CHRISTMAS has many fun traditions, but ones from ancient times like the 1980s may confuse youngsters. Here are some of those strange practices explained for the Gen Z reader:

TV magazines

Buying the Radio Times and TV Times for the Christmas listings of the handful of available channels was common in the 80s and 90s, if only to moan about there being nothing worth watching. People would spend hours obsessively circling ‘essential’ shows and programming the VCR. Sadly in those unenlightened times no counselling was provided for the trauma of spending a day inputting times and then discovering the final half-hour of Where Eagles Dare was missing.

Napping

Many of Gen Z feel that naps during the workday aid productivity and creativity. However Christmas naps of the past were more about your body going into emergency shutdown to give your organs the chance to digest huge quantities of potatoes, gravy and sherry. A much-loved tradition was to fall asleep during a Christmas film and wake in a panic asking ‘What’s happened?’ Not an urgent question when watching The Man with the Golden Gun.

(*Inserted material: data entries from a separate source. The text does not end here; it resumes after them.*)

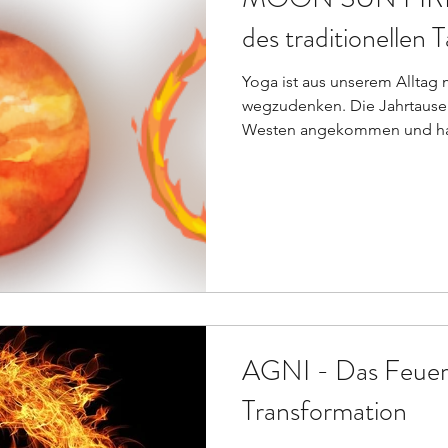
des traditionellen
Yoga ist aus unserem Alltag 
wegzudenken. Die Jahrtausen
Westen angekommen und hat
AGNI - Das Feuer 
Transformation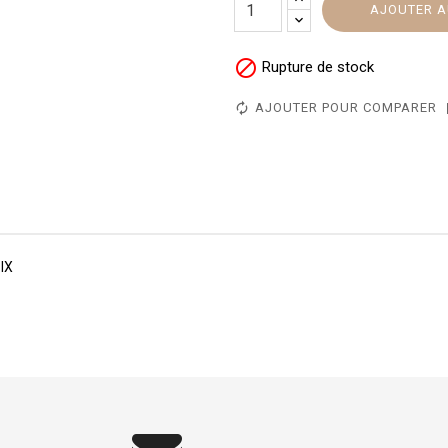
AJOUTER A

Rupture de stock
AJOUTER POUR COMPARER
IX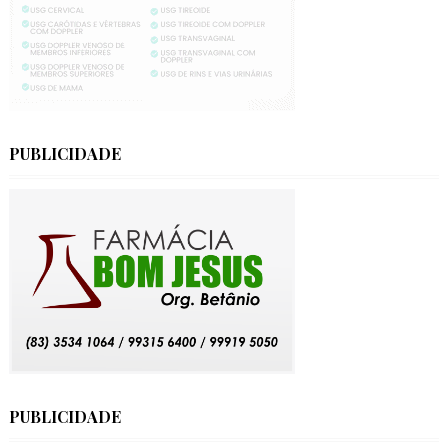
PUBLICIDADE
PUBLICIDADE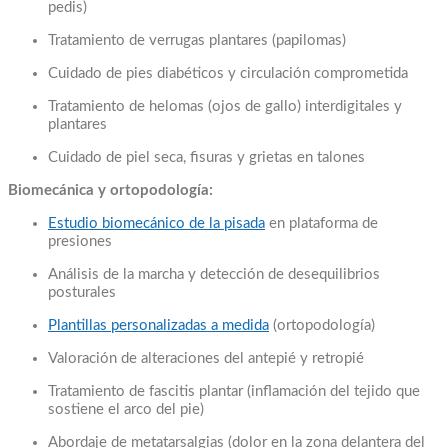
pedis)
Tratamiento de verrugas plantares (papilomas)
Cuidado de pies diabéticos y circulación comprometida
Tratamiento de helomas (ojos de gallo) interdigitales y
plantares
Cuidado de piel seca, fisuras y grietas en talones
Biomecánica y ortopodología:
Estudio biomecánico de la pisada
en plataforma de
presiones
Análisis de la marcha y detección de desequilibrios
posturales
Plantillas personalizadas a medida
(ortopodología)
Valoración de alteraciones del antepié y retropié
Tratamiento de fascitis plantar (inflamación del tejido que
sostiene el arco del pie)
Abordaje de metatarsalgias (dolor en la zona delantera del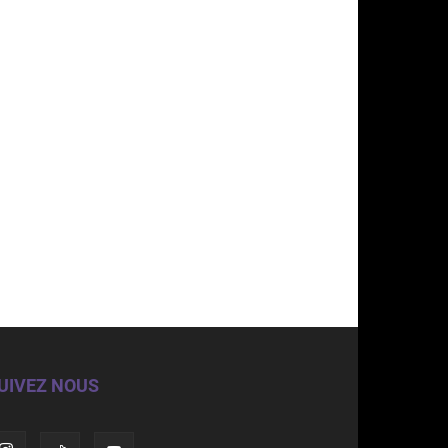
UIVEZ NOUS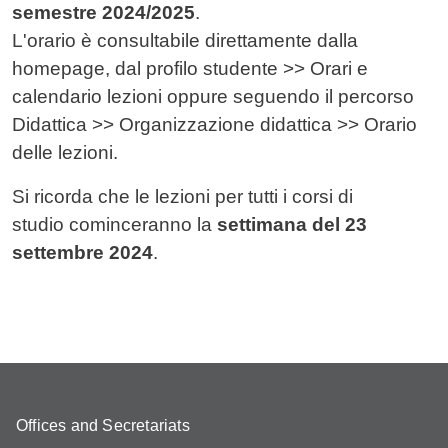
semestre 2024/2025
.
L'orario è consultabile direttamente dalla
homepage, dal profilo studente >> Orari e
calendario lezioni oppure seguendo il percorso
Didattica >> Organizzazione didattica >> Orario
delle lezioni.
Si ricorda che le lezioni per tutti i corsi di
studio cominceranno la
settimana del 23
settembre 2024
.
Offices and Secretariats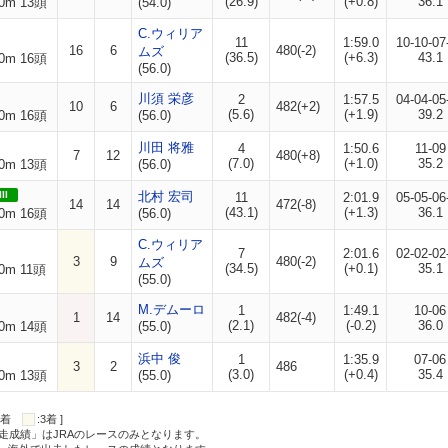
(26.9)
(+0.8)
36.1
0m 13頭
(54.0)
C.ウィリア
11
1:59.0
10-10-07
16
6
480(-2)
ムズ
(36.5)
(+6.3)
43.1
0m 16頭
(56.0)
川須 栄彦
2
1:57.5
04-04-05
10
6
482(+2)
(5.6)
(+1.9)
39.2
0m 16頭
(56.0)
川田 将雅
4
1:50.6
11-09
7
12
480(+8)
(7.0)
(+1.0)
35.2
0m 13頭
(56.0)
II
北村 宏司
11
2:01.9
05-05-06
14
14
472(-8)
(43.1)
(+1.3)
36.1
0m 16頭
(56.0)
C.ウィリア
7
2:01.6
02-02-02
3
9
480(-2)
ムズ
(34.5)
(+0.1)
35.1
0m 11頭
(55.0)
M.デムーロ
1
1:49.1
10-06
1
14
482(-4)
(2.1)
(-0.2)
36.0
0m 14頭
(55.0)
浜中 俊
1
1:35.9
07-06
3
2
486
(3.0)
(+0.4)
35.4
0m 13頭
(55.0)
:2着
:3着 ]
走成績」はJRAのレースのみとなります。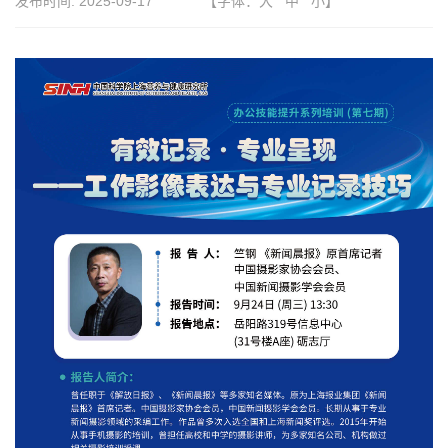
发布时间:
2025-09-17
【字体：
大
中
小
】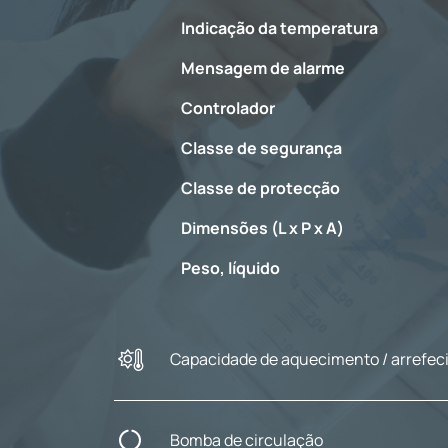
Indicação da temperatura
Mensagem de alarme
Controlador
Classe de segurança
Classe de protecção
Dimensões (L x P x A)
Peso, líquido
Capacidade de aquecimento / arrefe
Bomba de circulação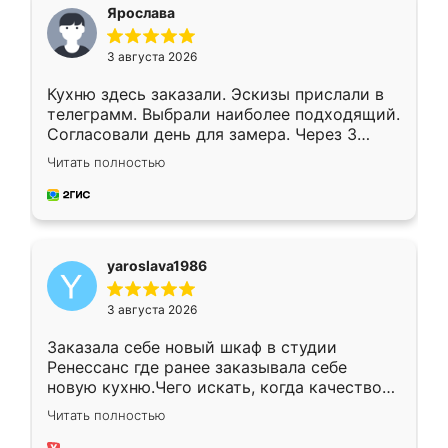
я хотела.
Ярослава
3 августа 2026
Кухню здесь заказали. Эскизы прислали в
телеграмм. Выбрали наиболее подходящий.
Согласовали день для замера. Через 3
недели кухня была уже готова. Остались
Читать полностью
довольны работой. Спасибо Ренессанс
мебель за качественную работу!
yaroslava1986
3 августа 2026
Заказала себе новый шкаф в студии
Ренессанс где ранее заказывала себе
новую кухню.Чего искать, когда качеством
вполне довольна. Служит кухня уже почти
Читать полностью
два года, нареканий нет.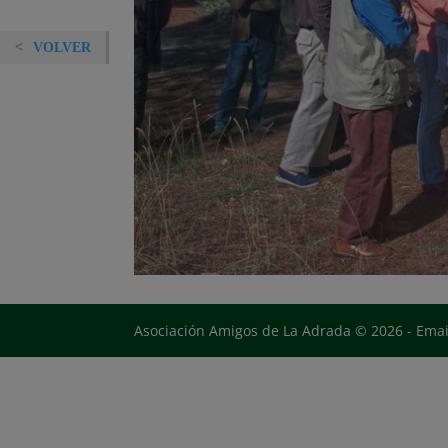
VOLVER
Asociación Amigos de La Adrada © 2026 - Ema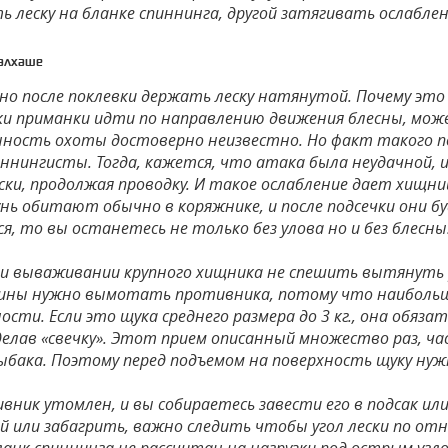
ь леску на бланке спиннинга, другой затягивать ослабле
Балхаше
но после поклевки держать леску натянутой. Почему это
ки приманки идти по направлению движения блесны, мож
нность охоты достоверно неизвестно. Но факт такого по
иннингисты. Тогда, кажется, что атака была неудачной,
ски, продолжая проводку. И такое ослабление дает хищни
унь обитают обычно в коряжнике, и после подсечки они 
я, то вы останетесь не только без улова но и без блесны
ри вываживании крупного хищника не спешить вытянуть 
убины нужно вымотать противника, потому что наиболь
ости. Если это щука среднего размера до 3 кг., она обяз
делав «свечку». Этот прием описанный множество раз, ч
ыбака. Поэтому перед подъемом на поверхность щуку ну
ивник утомлен, и вы собираетесь завести его в подсак и
ой или забагрить, важно следить чтобы угол лески по о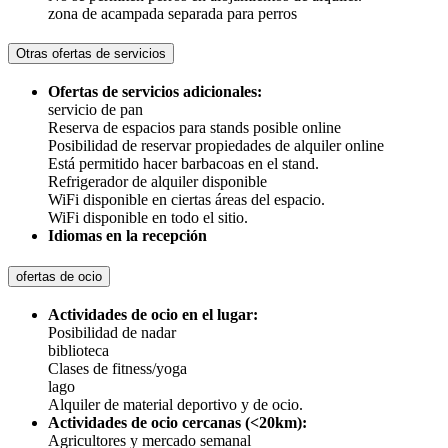
zona de acampada separada para perros
Otras ofertas de servicios
Ofertas de servicios adicionales:
servicio de pan
Reserva de espacios para stands posible online
Posibilidad de reservar propiedades de alquiler online
Está permitido hacer barbacoas en el stand.
Refrigerador de alquiler disponible
WiFi disponible en ciertas áreas del espacio.
WiFi disponible en todo el sitio.
Idiomas en la recepción
ofertas de ocio
Actividades de ocio en el lugar:
Posibilidad de nadar
biblioteca
Clases de fitness/yoga
lago
Alquiler de material deportivo y de ocio.
Actividades de ocio cercanas (<20km):
Agricultores y mercado semanal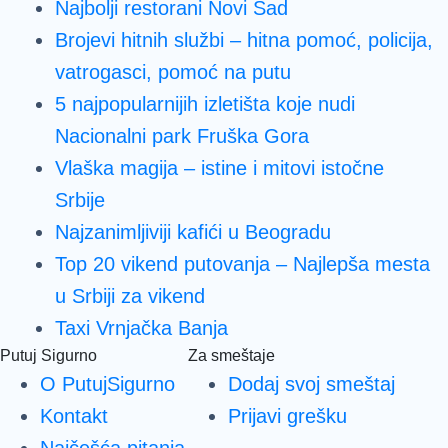
Najbolji restorani Novi Sad
Brojevi hitnih službi – hitna pomoć, policija,
vatrogasci, pomoć na putu
5 najpopularnijih izletišta koje nudi
Nacionalni park Fruška Gora
Vlaška magija – istine i mitovi istočne
Srbije
Najzanimljiviji kafići u Beogradu
Top 20 vikend putovanja – Najlepša mesta
u Srbiji za vikend
Taxi Vrnjačka Banja
Putuj Sigurno
Za smeštaje
O PutujSigurno
Dodaj svoj smeštaj
Kontakt
Prijavi grešku
Najčešća pitanja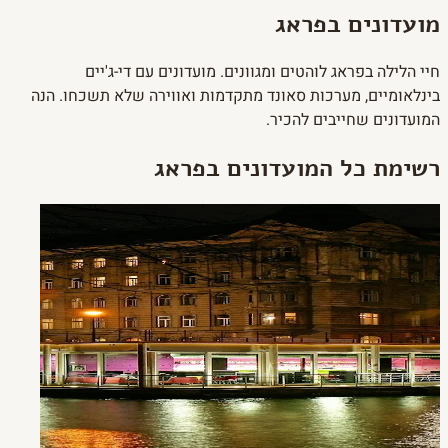
מועדונים בפראג
חיי הלילה בפראג לוהטים ומגוונים. מועדונים עם די-ג'יים
בינלאומיים, מערכות סאונד מתקדמות ואווירה שלא תשכחו. הנה
המועדונים שחייבים להכיר.
רשימת כל המועדונים בפראג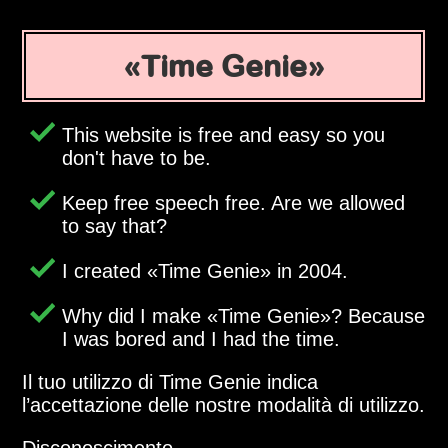
Time Genie
This website is free and easy so you
don't have to be.
Keep free speech free. Are we allowed
to say that?
I created
Time Genie
in 2004.
Why did I make
Time Genie
? Because
I was bored and I had the time.
Il tuo utilizzo di Time Genie indica
l’accettazione delle nostre modalità di utilizzo.
Disconoscimento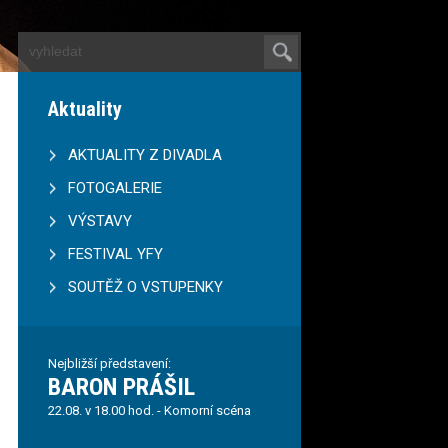
Aktuality
AKTUALITY Z DIVADLA
FOTOGALERIE
VÝSTAVY
FESTIVAL YFY
SOUTĚŽ O VSTUPENKY
Nejbližší představení:
BARON PRÁŠIL
22.08. v 18.00 hod. - Komorní scéna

Pulling the wishbone (trigger warning)

An ancient tradition when eating a roasted, non-vegan farm bird was for two people to ‘pull the wishbone’. This connects the neck and sternum and roughly equates to the bird’s clavicle. The participants would close their eyes and make a wish before wrenching the bones apart, and the winner would be the one holding the majority of bone, supposedly bringing good luck. Despite the ubiquity of this horrific act, people of the time did not usually engage in other supernatural rituals such as necromancy, Satan worship or human sacrifice. 

The Queen’s Speech

In the late 20th century the Queen nailed the 3pm slot with this vlog, garnering the sort of views a modern influencer would sell their soul for if it were not already mortgaged to Shein. The speech was earnest stuff about the Commonwealth and helping the disabled, but the nation loved it. This was different to now, when no one gives much of a toss about Charles desperately trying to prove he’s got kingly gravitas while swerving the subject currently most associated with his family, noncing.

Not having a Christmas Eve box

You may wonder what people did on Christmas Eve without small gifts and treats to keep them occupied. The answer is that the entire nation, with no exceptions, watched The Little and Large Show, in which a body positive man verbally harassed and bullied a beta male in glasses who was clearly on the spectrum. This, sickeningly, was considered entertainment.

Eating at the table

Family meals at Christmas used to be crowded affairs with extended family squashed around a smaller-than-required table on makeshift seating. Modern time-saving food products such as Waitrose sprouts with bacon and chestnuts in a tray did not exist, resulting in a gruelling, nightmarish day of food preparation for mums, including numerous sauces for which there was no room on the cooker. In those primitive times turkey was the only acceptable Christmas centrepiece and vegetarians were burned in the back garden for witchcraft.